By AI News Crypto Editorial Team9 min read

Les agents de trading crypto AI sont des systèmes autonomes utilisant des outils qui prennent un objectif que vous tapez en anglais simple et le transforment en actions multi-étapes à travers des échanges, des portefeuilles et des lieux on-chain.

L'avantage réside moins dans des « signaux plus intelligents » et plus dans le contrôle d'une couche d'exécution qui peut être trompée par un contexte non fiable, une intention mal spécifiée ou une mémoire empoisonnée.

Points clés

DCA

, boucles d'« arbitrage » simples, et scripts d'alerte à commande. C'est le modèle classique de robot de trading.L'utilisateur définit des conditions et des paramètres, le robot surveille un flux de prix, et il passe des commandes lorsque la règle se déclenche.

C'est rapide et prévisible, mais il ne peut pas réinterpréter le plan lorsque le régime du marché change à moins que l'utilisateur ne change les règles.Les agents de trading AI changent l'interface et la frontière de responsabilité. Au lieu de configurer un tableau de bord stratégique, l'utilisateur écrit l'intention en langage naturel et l'agent décide quelles actions entreprendre pour la satisfaire. Cela peut ressembler à « rééquilibrer mon livre de spots », « réduire l'exposition si le financement augmente », ou « couvrir ce risque d'événement », suivi par l'agent vérifiant les données, sélectionnant des instruments, et plaçant ou modifiant des commandes. C'est pourquoi « les agents AI ne sont que des robots de tradingavec ChatGPT » est une erreur de catégorie. L'agent n'exécute pas seulement. Il sélectionne et séquence des actions.La conséquence importante est opérationnelle, pas philosophique. Les modes de défaillance d'un robot de trading se regroupent autour de mauvais paramètres, de mauvaises données ou d'une connexion d'échange défaillante. Les modes de défaillance d'un agent de trading autonome incluent ceux-ci, plus l'interprétation erronée de l'intention et l'utilisation abusive des outils. Si l'agent peut naviguer, lire des flux sociaux, et aussi déplacer de l'argent, le modèle de menace s'élargit de « la stratégie a-t-elle fonctionné » à « l'agent peut-il être dirigé ». C'est pourquoi la posture gagnante traite un agent de trading AI comme un trader junior : utile, rapide, et absolument pas digne de confiance avec une discrétion ouverte.
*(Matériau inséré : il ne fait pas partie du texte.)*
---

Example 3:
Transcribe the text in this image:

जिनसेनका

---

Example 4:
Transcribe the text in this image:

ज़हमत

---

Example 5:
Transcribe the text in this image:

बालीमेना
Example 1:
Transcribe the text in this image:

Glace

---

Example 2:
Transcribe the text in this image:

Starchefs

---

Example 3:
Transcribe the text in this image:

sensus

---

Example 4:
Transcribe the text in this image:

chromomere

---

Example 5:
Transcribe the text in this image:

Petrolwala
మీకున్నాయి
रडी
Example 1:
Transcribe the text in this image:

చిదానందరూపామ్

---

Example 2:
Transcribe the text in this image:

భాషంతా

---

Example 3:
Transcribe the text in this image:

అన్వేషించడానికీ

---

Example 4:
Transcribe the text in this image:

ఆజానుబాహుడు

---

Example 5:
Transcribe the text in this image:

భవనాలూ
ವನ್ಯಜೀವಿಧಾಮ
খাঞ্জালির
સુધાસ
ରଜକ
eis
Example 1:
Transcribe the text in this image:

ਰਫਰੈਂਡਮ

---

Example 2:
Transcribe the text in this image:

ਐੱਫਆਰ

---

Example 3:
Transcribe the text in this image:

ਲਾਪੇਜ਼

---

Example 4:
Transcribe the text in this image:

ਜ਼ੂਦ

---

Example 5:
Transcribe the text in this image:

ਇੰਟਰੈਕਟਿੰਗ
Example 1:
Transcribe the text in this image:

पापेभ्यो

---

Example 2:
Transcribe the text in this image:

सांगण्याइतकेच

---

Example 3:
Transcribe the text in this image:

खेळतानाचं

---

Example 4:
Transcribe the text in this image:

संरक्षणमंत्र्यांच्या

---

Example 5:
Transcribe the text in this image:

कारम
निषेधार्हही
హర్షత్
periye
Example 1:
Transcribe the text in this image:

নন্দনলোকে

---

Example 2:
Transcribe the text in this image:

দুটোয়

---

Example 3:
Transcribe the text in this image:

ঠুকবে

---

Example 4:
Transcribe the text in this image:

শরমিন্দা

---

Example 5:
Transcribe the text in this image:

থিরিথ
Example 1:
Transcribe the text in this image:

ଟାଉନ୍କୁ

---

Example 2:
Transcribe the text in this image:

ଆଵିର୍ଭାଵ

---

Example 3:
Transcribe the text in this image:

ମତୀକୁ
Le mécanisme derrière le trading agentiqueTrois couches se trouvent entre une instruction tapée et une commande remplie : interprétation, planification et appels d'outils. La partie que la plupart des utilisateurs remarquent est l'interface utilisateur de chat. La partie qui compte est la frontière des outils où les mots deviennent des écritures d'API.Un flux typique ressemble à ceci :

1. L'utilisateur fournit une intention. Un bon prompt ressemble à un ticket de commande : instrument, lieu, direction, taille, durée de validité, maximum de

glissement

, et conditions explicites « ne rien faire à moins que X ». 2. L'agent interprète et planifie. Il décompose l'objectif en sous-tâches comme « vérifier les soldes », « tirer le prix du marché », « choisir le type de commande », « passer la commande », et « vérifier la position ». 3. L'agent exécute via des outils.
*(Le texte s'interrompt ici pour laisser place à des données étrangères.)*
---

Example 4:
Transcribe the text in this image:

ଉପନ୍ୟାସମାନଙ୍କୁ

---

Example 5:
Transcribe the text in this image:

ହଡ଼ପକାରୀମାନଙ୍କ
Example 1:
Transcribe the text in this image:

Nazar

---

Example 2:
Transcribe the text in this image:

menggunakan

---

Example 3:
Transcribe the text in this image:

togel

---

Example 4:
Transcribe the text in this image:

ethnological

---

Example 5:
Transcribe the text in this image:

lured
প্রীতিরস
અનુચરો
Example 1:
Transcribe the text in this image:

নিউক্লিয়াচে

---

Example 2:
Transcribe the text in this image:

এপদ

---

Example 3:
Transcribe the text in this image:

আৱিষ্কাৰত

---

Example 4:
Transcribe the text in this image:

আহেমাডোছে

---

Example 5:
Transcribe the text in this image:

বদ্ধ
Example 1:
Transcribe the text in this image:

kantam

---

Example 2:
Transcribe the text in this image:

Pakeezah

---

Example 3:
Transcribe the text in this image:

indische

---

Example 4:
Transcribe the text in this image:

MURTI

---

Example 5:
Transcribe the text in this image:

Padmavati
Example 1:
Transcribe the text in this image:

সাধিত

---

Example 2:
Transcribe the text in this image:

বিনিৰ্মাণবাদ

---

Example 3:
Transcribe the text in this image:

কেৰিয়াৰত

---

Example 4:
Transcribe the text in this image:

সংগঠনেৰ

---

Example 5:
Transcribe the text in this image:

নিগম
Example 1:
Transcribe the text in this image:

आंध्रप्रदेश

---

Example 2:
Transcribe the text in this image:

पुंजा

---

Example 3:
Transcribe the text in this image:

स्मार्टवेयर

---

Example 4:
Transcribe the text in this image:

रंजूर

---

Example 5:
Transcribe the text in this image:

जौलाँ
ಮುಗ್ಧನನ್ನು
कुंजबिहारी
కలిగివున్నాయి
Ces outils sont généralement emballés sous forme de « compétences », ce qui signifie des modules standardisés qui exposent des fonctions comme passer une commande, annuler une commande, interroger des positions, ou déplacer des fonds. 4. Les mesures de sécurité décident si l'écriture se produit. C'est là que résident les portes de confirmation, les avertissements de taille, les défauts de testnet, et la définition des permissions.

Deux mises en œuvre concrètes montrent ce que signifient les « compétences » sur un écran. Le Hub AI de Bybit est décrit comme connectant des assistants AI à 274 points de terminaison API Bybit et nécessitant une étape de CONFIRMATION tapée pour les actions d'écriture, avec des avertissements supplémentaires pour les grandes commandes.

WEEX décrit les « Compétences d'Agent » comme une interface de capacité standardisée où les développeurs emballent des fonctions d'outils dans des modules de compétences appelables via le langage naturel.

Cette couche de « compétences » est la véritable surface de produit. Chaque nouvelle compétence étend ce que l'agent peut faire, et chaque expansion est une autre frontière de permission où l'intention peut être mal spécifiée ou malicieusement reformulée. Le modèle IQ ne corrige pas cela.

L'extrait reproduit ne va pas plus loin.